Нетрудно заметить, что перед нами дышащая печальной иронией автоаллюзия на триумфальный образ Руси-тройки, мчащейся по бескрайним просторам. Но и сами эти просторы толкуются уже по Чаадаеву, в виде скрытой цитаты из 1-го Философического письма:
«Ни у кого нет (…) даже и домашнего очага, ничего такого, что привязывает, что пробуждает ваши симпатии, вашу любовь; ничего устойчивого, ничего постоянного; все течет, все исчезает, не оставляя следов ни во вне, ни в нас. В домах наших мы как будто определены на постой; в семьях имеем вид чужестранцев; в городах мы похожи на кочевников» и т.д. 10

Единственное решение для позднего Гоголя состояло в том, чтобы привести тему в согласие с идеалом «официальной народности», то есть в том, чтобы рассматривать сакральную русскую пустыню не как чистое отрицание всего мирского, а в качестве необъятного вместилища для грядущих богатырских «дел», долженствующих обрести предметное, пространственное выражение. В этом духе он и интерпретирует теперь лирические пассажи поэмы: «И те же пустынные пространства, нанесшие тоску мне на душу, меня восторгнули великим простором своего пространства, широким поприщем для дел». Этот путь вполне закономерно привел Гоголя к бюрократической утопии «Выбранных мест» и к аграрной идиллии второго тома «Мертвых душ», где уже в самом начале книги бесконечная Русь сжимается в тот самый красочный горный ландшафт, который ранее ей противопоставлялся.



ПРИМЕЧАНИЯ
1. Вайскопф Михаил, Сюжет Гоголя.

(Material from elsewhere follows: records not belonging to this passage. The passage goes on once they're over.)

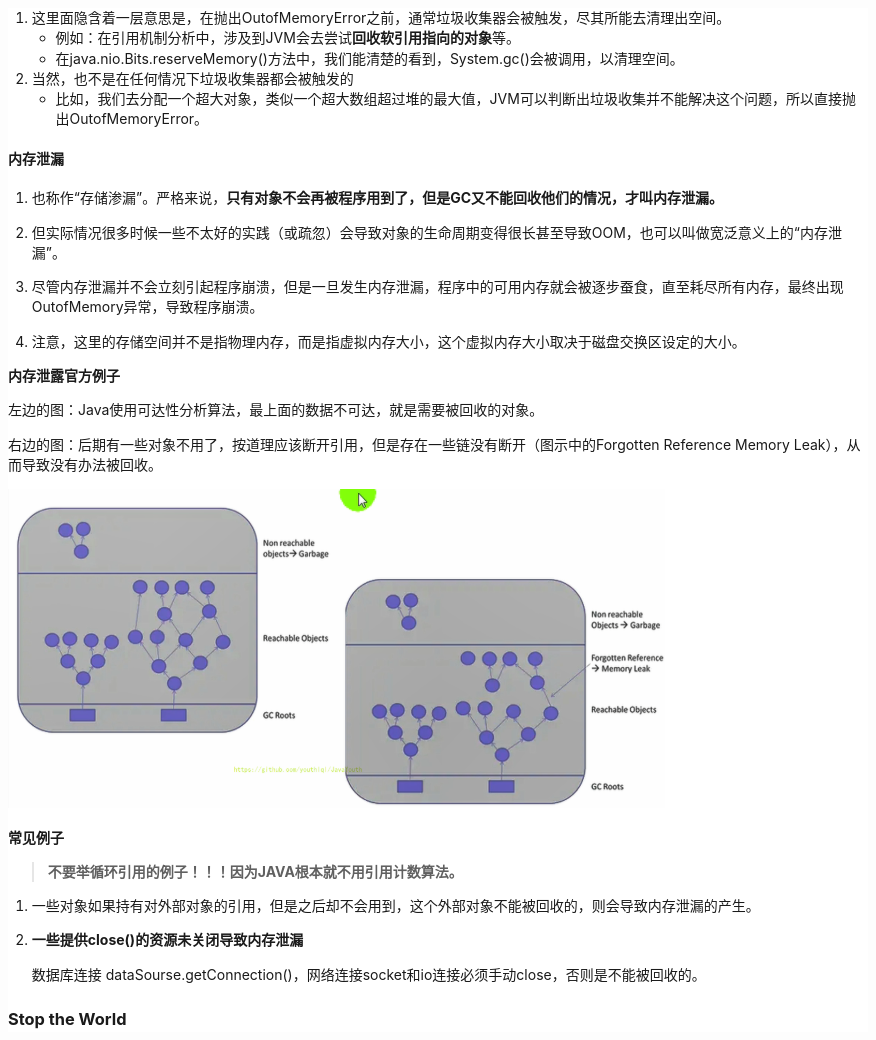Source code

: 

1.  这里面隐含着一层意思是，在抛出OutofMemoryError之前，通常垃圾收集器会被触发，尽其所能去清理出空间。
    *   例如：在引用机制分析中，涉及到JVM会去尝试**回收软引用指向的对象**等。
    *   在java.nio.Bits.reserveMemory()方法中，我们能清楚的看到，System.gc()会被调用，以清理空间。
2.  当然，也不是在任何情况下垃圾收集器都会被触发的
    *   比如，我们去分配一个超大对象，类似一个超大数组超过堆的最大值，JVM可以判断出垃圾收集并不能解决这个问题，所以直接抛出OutofMemoryError。



#### 内存泄漏

1.  也称作“存储渗漏”。严格来说，**只有对象不会再被程序用到了，但是GC又不能回收他们的情况，才叫内存泄漏。**
  
2.  但实际情况很多时候一些不太好的实践（或疏忽）会导致对象的生命周期变得很长甚至导致OOM，也可以叫做宽泛意义上的“内存泄漏”。
  
3.  尽管内存泄漏并不会立刻引起程序崩溃，但是一旦发生内存泄漏，程序中的可用内存就会被逐步蚕食，直至耗尽所有内存，最终出现OutofMemory异常，导致程序崩溃。
  
4.  注意，这里的存储空间并不是指物理内存，而是指虚拟内存大小，这个虚拟内存大小取决于磁盘交换区设定的大小。



**内存泄露官方例子**

左边的图：Java使用可达性分析算法，最上面的数据不可达，就是需要被回收的对象。

右边的图：后期有一些对象不用了，按道理应该断开引用，但是存在一些链没有断开（图示中的Forgotten Reference Memory Leak），从而导致没有办法被回收。

<img src="assets/image-20220214154946467.png">





**常见例子**

>**不要举循环引用的例子！！！因为JAVA根本就不用引用计数算法。**

1. 一些对象如果持有对外部对象的引用，但是之后却不会用到，这个外部对象不能被回收的，则会导致内存泄漏的产生。
2. **一些提供close()的资源未关闭导致内存泄漏**

   数据库连接 dataSourse.getConnection()，网络连接socket和io连接必须手动close，否则是不能被回收的。



### Stop the World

Морфология. Идеология. Контекст, М., 1993, с.403 сл. Об отрицательной теологии у Гоголя см.: Tschizewskij, Dm. «Gogol’: Artist and Thinker». Gogol’. Turgenev. Dostoevskij. Tolstoj. Zur russischen Literatur des 19 Jahrhunderts. Forum Slavicum. Bd.12, Munich, 1966, p.95ff, а также: Гончаров С.Л., Творчество Н.В.Гоголя и традиции учительной культуры, СПб, 1992; Spieker, Sven, «Gogol’s via negationis: Aisthesis, Anaesthesia, and the Architectural Sublime in Arabeski», Wiener Slawistischer Almanach (в печ.)
2. Цит. по сб. Русские просветители. (От Радищева до декабристов), т.1, М., 1966, с. 192.
3. Цит. по Поэты 1790-1810 гг., Л., 1971, с.415.
4. Шевырев С.,История поэзии, т.1, М., 1835, с.12
5. Лажечников И.И., Соч. в 2-х тт., т.2, М„ 1963, с.547-48.
6. Загоскин М.Н., Полн. собр. соч. в 2-х тт., т.2, СПб., 1902, с.916.
7. Подробнее см. об этом: Weiskopf, Mikhail, «The Bird Troika and the Chariot of the Soul: Plato and Gogol». Essays on Gogol. Logos and the Russian Word, Northwestern Univ. Press, Evanston, Illinois, pp. 133-42. Trans. Priscilla Meyer.
8. Писания преподобного отца Иоанна Кассиана Римлянина. Перевод с латинского. Изд. второе, М., 1892, с.608, 616.
9. Цит. по: Голубиная книга. Русские народные духовные стихи XI- XIX веков, М., 1991, с.156-58.
10. Чаадаев П.Я., Полн. собр. сочинений и избранные письма, М., 1991, с.323-24.